La notion de guerre scolaire a en revanche l’intérêt de souligner la divergence fondamentale entre deux options :

1. celle du marché scolaire, de la liberté pour les plus aisés de choisir des établissements élitistes, en orientant les autres vers un enseignement public bas de gamme,

2. celle d’un système scolaire démocratique, au service de la nation, laquelle n’interdit pas des enseignements alternatifs, mais ne les finance pas.

J’ai déjà eu l’occasion d’écrire que si ce débat quasi philosophique éclaire la mobilisation des partisans de l’école publique, le mettre en avant était peu opportun car revenir sur la loi Debré n’est pas d’actualité. Depuis 1959, les verrous mis par le Conseil Constitutionnel et l’Union Européenne sont puissants.
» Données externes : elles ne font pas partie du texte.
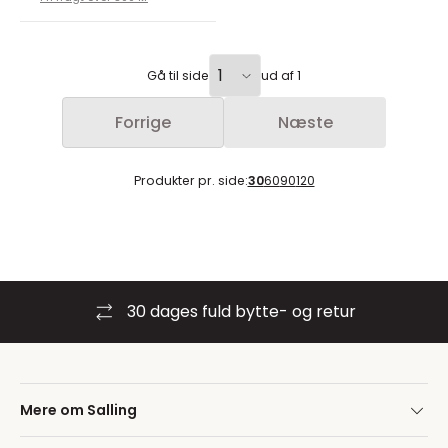
Gå til side
ud af 1
Forrige
Næste
Produkter pr. side:
30
60
90
120
30 dages fuld bytte- og retur
Mere om Salling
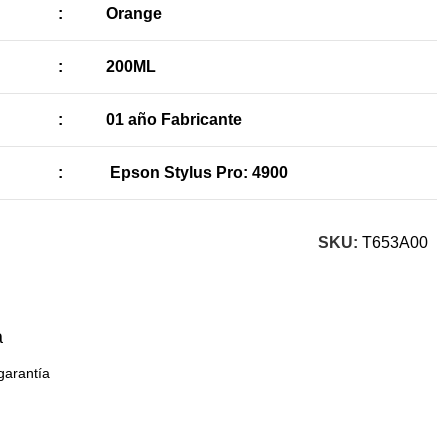
:
Orange
:
200ML
:
01 año Fabricante
:
Epson Stylus Pro: 4900
SKU:
T653A00
a
garantía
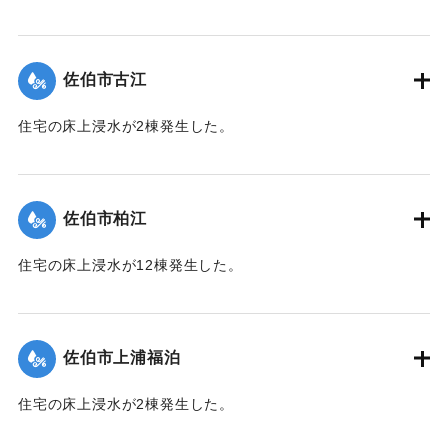
【出典：平成２９年 9 月１７日台風１８号に関する災害情報
（佐伯市）】
佐伯市古江
｜固有コード:
01204049
住宅の床上浸水が2棟発生した。
【出典：平成２９年 9 月１７日台風１８号に関する災害情報
（佐伯市）】
佐伯市柏江
｜固有コード:
01204050
住宅の床上浸水が12棟発生した。
【出典：平成２９年 9 月１７日台風１８号に関する災害情報
（佐伯市）】
佐伯市上浦福泊
｜固有コード:
01204051
住宅の床上浸水が2棟発生した。
【出典：平成２９年 9 月１７日台風１８号に関する災害情報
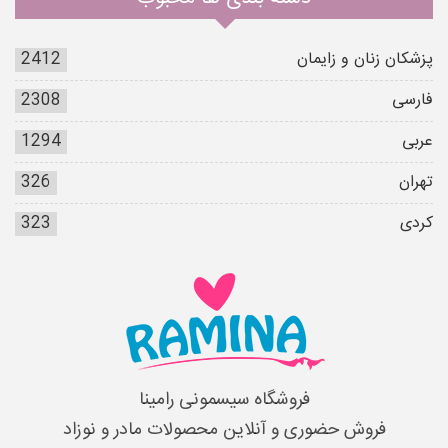
پزشکان زنان و زایمان
2412
فارسی
2308
عربی
1294
تهران
326
کردی
323
فروشگاه سیسمونی رامینا
فروش حضوری و آنلاین محصولات مادر و نوزاد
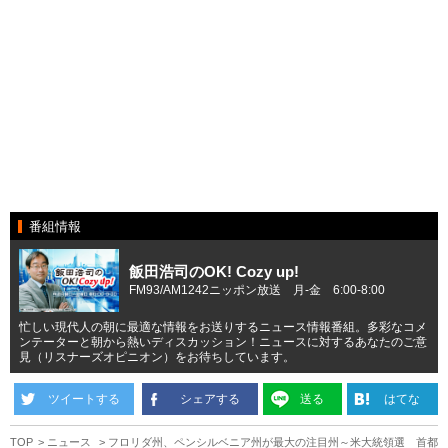
番組情報
飯田浩司のOK! Cozy up!
FM93/AM1242ニッポン放送 月-金 6:00-8:00
忙しい現代人の朝に最適な情報をお送りするニュース情報番組。多彩なコメ
ンテーターと朝から熱いディスカッション！ニュースに対するあなたのご意
見（リスナーズオピニオン）をお待ちしています。
ツイートする
シェアする
送る
はてな
TOP
ニュース
フロリダ州、ペンシルベニア州が最大の注目州～米大統領選 首都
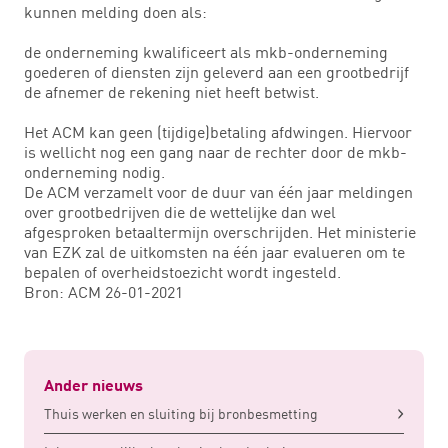
kunnen melding doen als:
de onderneming kwalificeert als mkb-onderneming
goederen of diensten zijn geleverd aan een grootbedrijf
de afnemer de rekening niet heeft betwist.
Het ACM kan geen (tijdige)betaling afdwingen. Hiervoor
is wellicht nog een gang naar de rechter door de mkb-
onderneming nodig.
De ACM verzamelt voor de duur van één jaar meldingen
over grootbedrijven die de wettelijke dan wel
afgesproken betaaltermijn overschrijden. Het ministerie
van EZK zal de uitkomsten na één jaar evalueren om te
bepalen of overheidstoezicht wordt ingesteld.
Bron: ACM 26-01-2021
Ander nieuws
Thuis werken en sluiting bij bronbesmetting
Et surtout, cette situation est approuvée par les français, d'autant que la crise de l’école retentit d’abord sur l’image du secteur public.
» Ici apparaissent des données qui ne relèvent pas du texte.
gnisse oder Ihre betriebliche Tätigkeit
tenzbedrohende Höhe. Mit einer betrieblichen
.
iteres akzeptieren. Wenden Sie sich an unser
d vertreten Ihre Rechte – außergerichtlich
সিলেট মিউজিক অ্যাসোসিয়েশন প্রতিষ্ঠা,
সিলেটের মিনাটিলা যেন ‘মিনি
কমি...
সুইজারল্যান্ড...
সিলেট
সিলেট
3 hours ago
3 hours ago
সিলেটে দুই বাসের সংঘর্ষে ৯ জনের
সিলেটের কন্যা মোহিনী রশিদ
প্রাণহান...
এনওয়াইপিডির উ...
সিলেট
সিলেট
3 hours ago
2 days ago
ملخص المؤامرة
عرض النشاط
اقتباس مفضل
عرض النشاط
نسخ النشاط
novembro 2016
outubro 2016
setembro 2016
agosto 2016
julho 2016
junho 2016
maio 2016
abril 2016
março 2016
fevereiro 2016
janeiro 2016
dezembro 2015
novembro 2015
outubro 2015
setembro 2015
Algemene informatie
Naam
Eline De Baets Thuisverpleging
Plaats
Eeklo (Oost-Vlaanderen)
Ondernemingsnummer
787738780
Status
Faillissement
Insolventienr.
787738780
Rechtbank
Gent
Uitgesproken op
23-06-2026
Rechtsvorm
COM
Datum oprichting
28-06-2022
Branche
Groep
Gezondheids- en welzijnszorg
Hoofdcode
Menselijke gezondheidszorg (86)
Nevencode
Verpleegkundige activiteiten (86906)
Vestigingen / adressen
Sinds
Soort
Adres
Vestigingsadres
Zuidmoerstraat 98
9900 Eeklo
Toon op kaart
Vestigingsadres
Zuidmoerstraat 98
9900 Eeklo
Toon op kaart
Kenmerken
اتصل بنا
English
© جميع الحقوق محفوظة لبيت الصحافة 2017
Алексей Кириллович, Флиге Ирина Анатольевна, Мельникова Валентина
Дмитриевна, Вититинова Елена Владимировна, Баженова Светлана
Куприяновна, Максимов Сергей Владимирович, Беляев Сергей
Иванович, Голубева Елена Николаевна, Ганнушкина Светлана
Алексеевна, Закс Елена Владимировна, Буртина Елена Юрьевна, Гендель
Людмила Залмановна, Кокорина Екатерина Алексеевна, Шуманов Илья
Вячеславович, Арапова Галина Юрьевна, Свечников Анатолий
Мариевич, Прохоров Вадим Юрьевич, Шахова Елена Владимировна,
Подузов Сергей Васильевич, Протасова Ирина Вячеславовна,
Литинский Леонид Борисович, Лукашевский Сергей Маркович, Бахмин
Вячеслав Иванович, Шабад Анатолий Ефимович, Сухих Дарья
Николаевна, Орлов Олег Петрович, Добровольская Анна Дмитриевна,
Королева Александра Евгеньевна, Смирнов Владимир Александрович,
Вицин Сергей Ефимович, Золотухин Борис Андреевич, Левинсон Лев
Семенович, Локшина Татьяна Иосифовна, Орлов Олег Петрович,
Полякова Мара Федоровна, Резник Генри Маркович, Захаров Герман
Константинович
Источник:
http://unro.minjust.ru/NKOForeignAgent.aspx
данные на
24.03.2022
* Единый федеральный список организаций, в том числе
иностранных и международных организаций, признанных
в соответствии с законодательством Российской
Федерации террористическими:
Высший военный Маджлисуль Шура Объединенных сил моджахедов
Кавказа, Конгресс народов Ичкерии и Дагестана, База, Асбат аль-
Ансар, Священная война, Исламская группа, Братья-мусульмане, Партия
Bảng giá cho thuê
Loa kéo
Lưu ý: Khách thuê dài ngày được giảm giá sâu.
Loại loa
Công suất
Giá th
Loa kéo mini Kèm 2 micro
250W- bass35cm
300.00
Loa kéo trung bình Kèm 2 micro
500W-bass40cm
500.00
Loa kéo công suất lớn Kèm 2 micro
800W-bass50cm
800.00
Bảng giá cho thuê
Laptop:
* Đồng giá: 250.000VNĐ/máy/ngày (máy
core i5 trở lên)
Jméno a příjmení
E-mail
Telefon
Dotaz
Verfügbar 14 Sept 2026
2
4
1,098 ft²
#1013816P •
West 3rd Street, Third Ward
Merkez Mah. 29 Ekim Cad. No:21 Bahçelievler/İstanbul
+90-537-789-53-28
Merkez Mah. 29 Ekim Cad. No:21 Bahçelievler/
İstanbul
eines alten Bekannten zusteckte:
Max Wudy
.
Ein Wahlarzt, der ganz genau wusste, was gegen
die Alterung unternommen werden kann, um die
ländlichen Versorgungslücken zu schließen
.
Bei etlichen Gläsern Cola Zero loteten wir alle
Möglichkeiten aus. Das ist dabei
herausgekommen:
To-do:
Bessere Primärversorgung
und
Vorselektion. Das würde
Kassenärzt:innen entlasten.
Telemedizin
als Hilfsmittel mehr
 Ainsi, l’opinion publique est acquise à l’idée d’un financement public de l’école privée sous contrat mais est sous informée de l’importance de ces financements (75 % de l’ensemble). Les sondages récents varient sur cet aspect. Selon OpinionWay / Valeurs, 72 % des français estiment qu’il « est normal que l'Etat participe au financement des écoles privées si elles participent au service public de l'éducation » (dont 31 % tout à fait). Nous reviendrons sur cette idée contestable d’un système privé participant au service public, qui biaise les réponses.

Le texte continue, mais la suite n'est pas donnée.